Radio Radicale cambia direttore

Una giornalista che ha raccontato per anni le vicende parlamentari di Camera e Senato prende la guida di Radio Radicale, la testata fondata nel 1975 dal leader Marco Pannella e dai suoi amici del Partito radicale. Per Giovanna Reanda si tratta di prendere le redini di un giornalismo che si occupa in prevalenza dei lavori parlamentari per i quali prende i soldi pubblici per pagare i dipendenti e assicurare la continuità delle trasmissioni. Oltre la cronaca di Montecitorio e Palazzo Madama, Radio Radicale trasmette in diretta i lavori dei congressi dei partiti, di processi che richiamano l’attenzione dell’opinione pubblica, la rassegna stampa dei giornali, interviste a politici, esponenti dell’economia e della cultura. Ultimamente sono state organizzate trasmissioni per le comunità di immigrati in Italia. In sostanza, si vanta di essere un organo d’informazione di “servizio pubblico”. Lascia la direzione Alessio Falconio, 53 anni, che approda al Tg5 di Clemente Mimun, con un incarico nella redazione politica. Per lui in realtà non si tratta di una nuova avventura, anche se dopo trent’anni di radio passa alla televisione.

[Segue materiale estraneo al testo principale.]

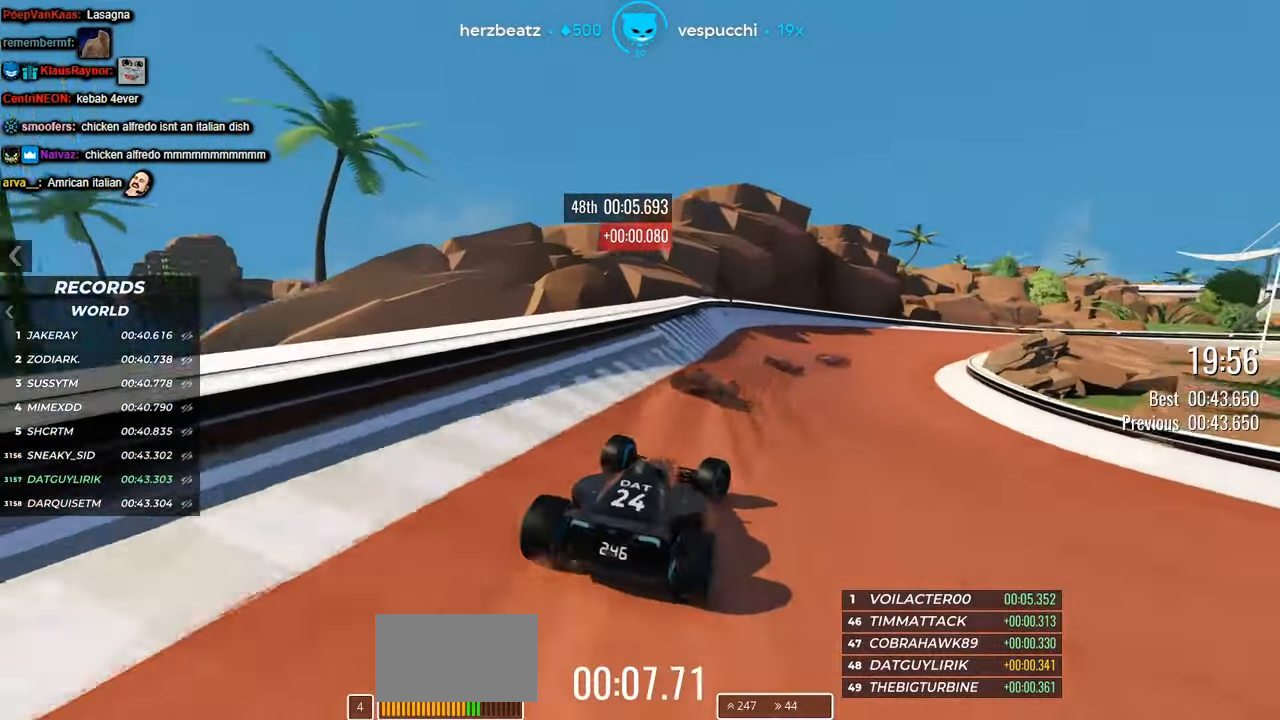
{"keys": ["right", "up"], "events": []}
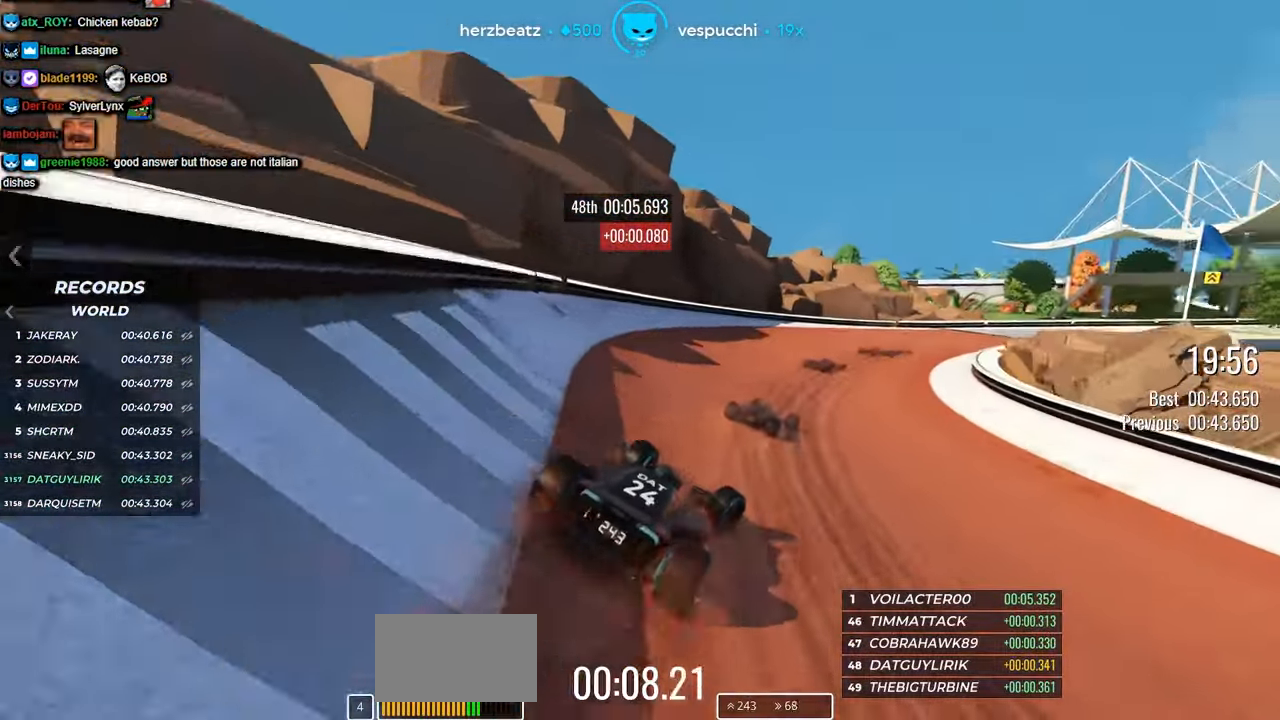
{"keys": ["right", "up"], "events": [[283, "right", "up"], [433, "right", "down"]]}
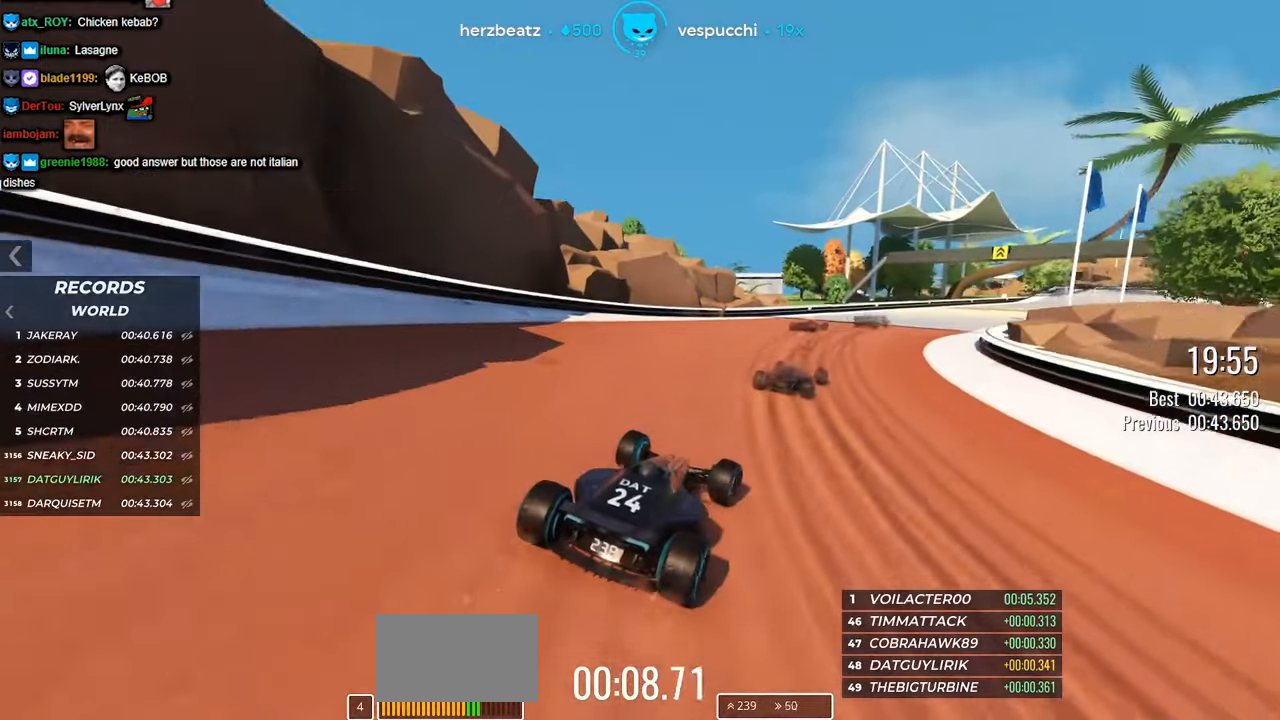
{"keys": ["right", "up"], "events": [[100, "right", "up"], [217, "right", "down"], [317, "right", "up"], [367, "right", "down"], [383, "right", "up"], [400, "right", "down"]]}
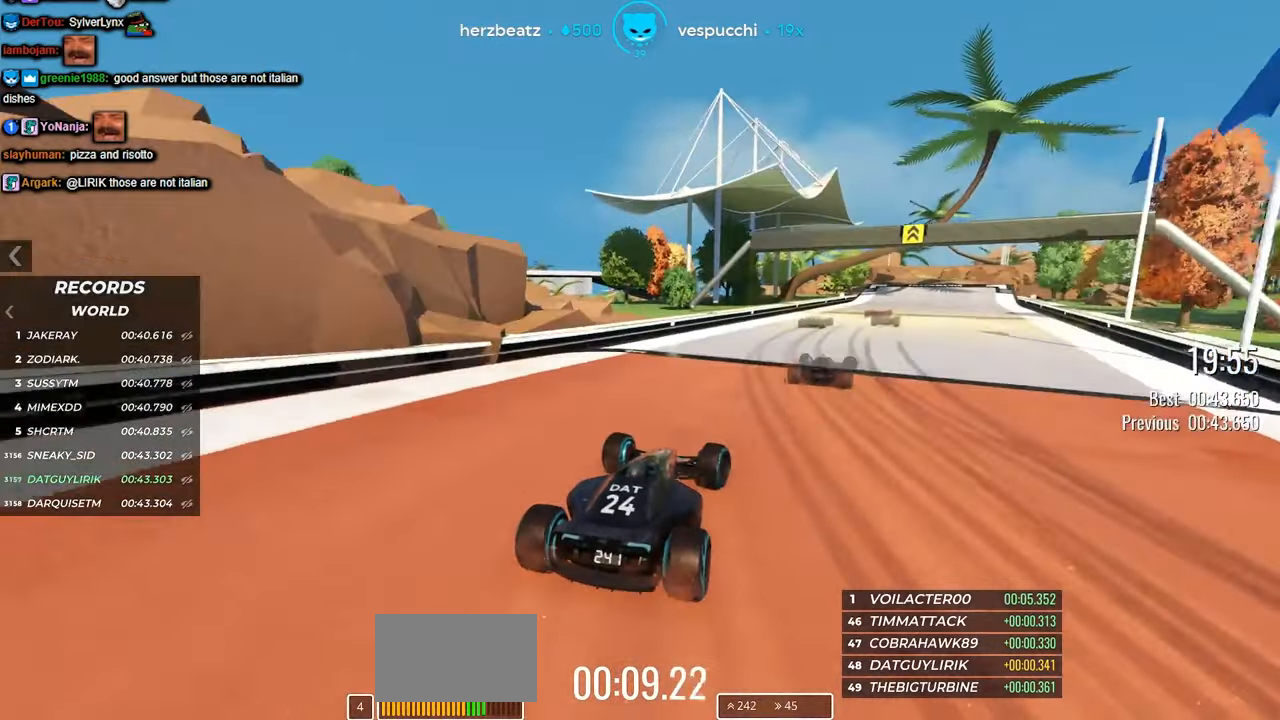
{"keys": ["up"], "events": [[383, "right", "up"]]}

Gli viene dato il merito di aver portato avanti un giornale dopo la direzione di Massimo Bordin, morto nel 2019, la cui indipendenza di valutazioni lo avevano indotto a dare le dimissioni dopo un litigio con Marco Pannella. Due personaggi considerati “fumantini” le cui critiche non risparmiavano nessuno sulla base di argomentazioni di grande profilo culturale e politico. Il contrasto con il Movimento 5 stelle di Beppe Grillo prima e di Giuseppe Conte poi sulla convenzione con lo Stato come riconoscimento di servizio pubblico fu molto aspro: dal 1994 riceve circa 8,5 milioni per le trasmissioni parlamentari e 4,4 milioni per il contributo dell’editoria. Di quella fase fu partecipe anche Giovanna Reanda che conosceva bene le problematiche e le vicende della radio essendo a contatto giornaliero con deputati e senatori. I dieci anni della direzione di Falconio sono stati difficili per il mondo dell’editoria e per tutti gli operatori del settore.

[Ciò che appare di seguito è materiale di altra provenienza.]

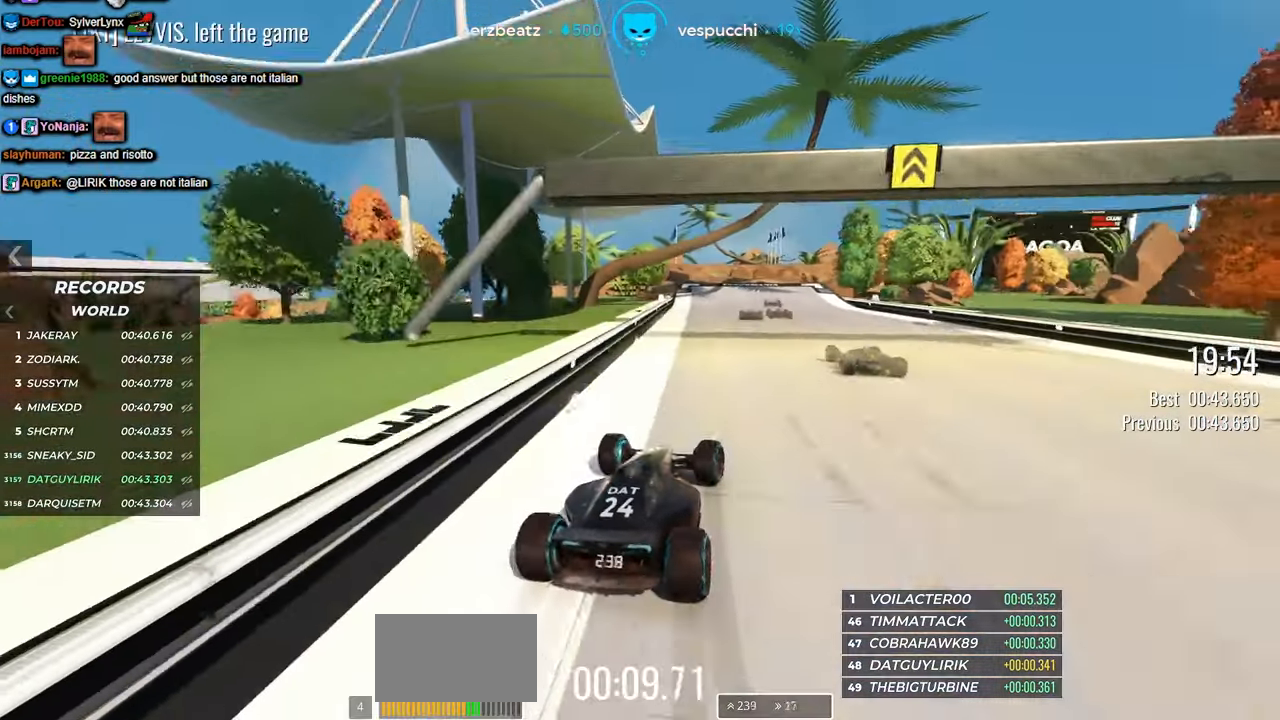
{"keys": ["up"], "events": []}
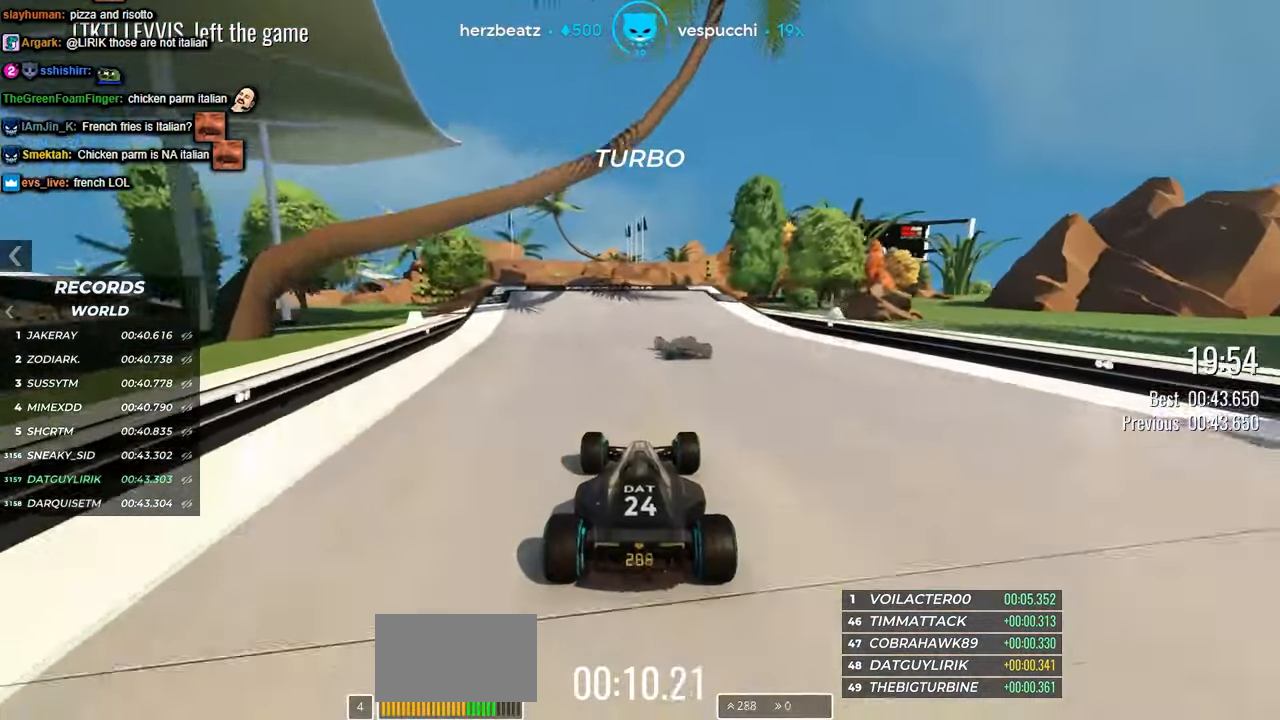
{"keys": ["up"], "events": [[33, "left", "down"], [100, "left", "up"]]}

I disagi dei giornalisti italiani sono stati al centro di un’assemblea del Messaggero (che in questo periodo sta festeggiando i 145 anni di vita) nella quale è stata lanciata l’iniziativa di rinnovare con urgenza il contratto di lavoro scaduto ormai da quasi 8 anni. Fnsi e Fieg firmarono le norme economiche e regolamentari per il periodo 2013-2016 con un anno di ritardo ma l’ultimo adeguamento dei salari risale al giugno 2012.

Un assurdo nelle relazioni industriali considerando che, per circa un decennio, l’inflazione si era mantenuta intorno alla zero e quindi le retribuzioni non subivano una erosione. Cosa che invece si è verificata negli ultimi due anni quando, stando ai dati Istat, l’inflazione ha superato il 10 per cento e quindi la svalutazione retributiva è diventata pesante. Sempre secondo i dati Istat il potere d’acquisto dei dipendenti italiani ha toccato il 20 per cento. È stato, quindi, calcolato che per recuperare il tasso di svalutazione il minimo contrattuale del redattore ordinario con più di 30 mesi di anzianità dovrebbe salire di oltre 400 euro. Il rinnovo, per lo meno della parte economica, non è più procrastinabile. Il Cdr del Messaggero ha invitato i Comitati di redazione delle altre testate della carta stampata, della tivù, delle agenzie e delle radio a chiedere ai vertici della Federazione nazionale della stampa l’apertura di un negoziato, in tempi brevi, con la Federazione degli editori, i quali invece continuano a operare tagli di organici e prepensionamenti.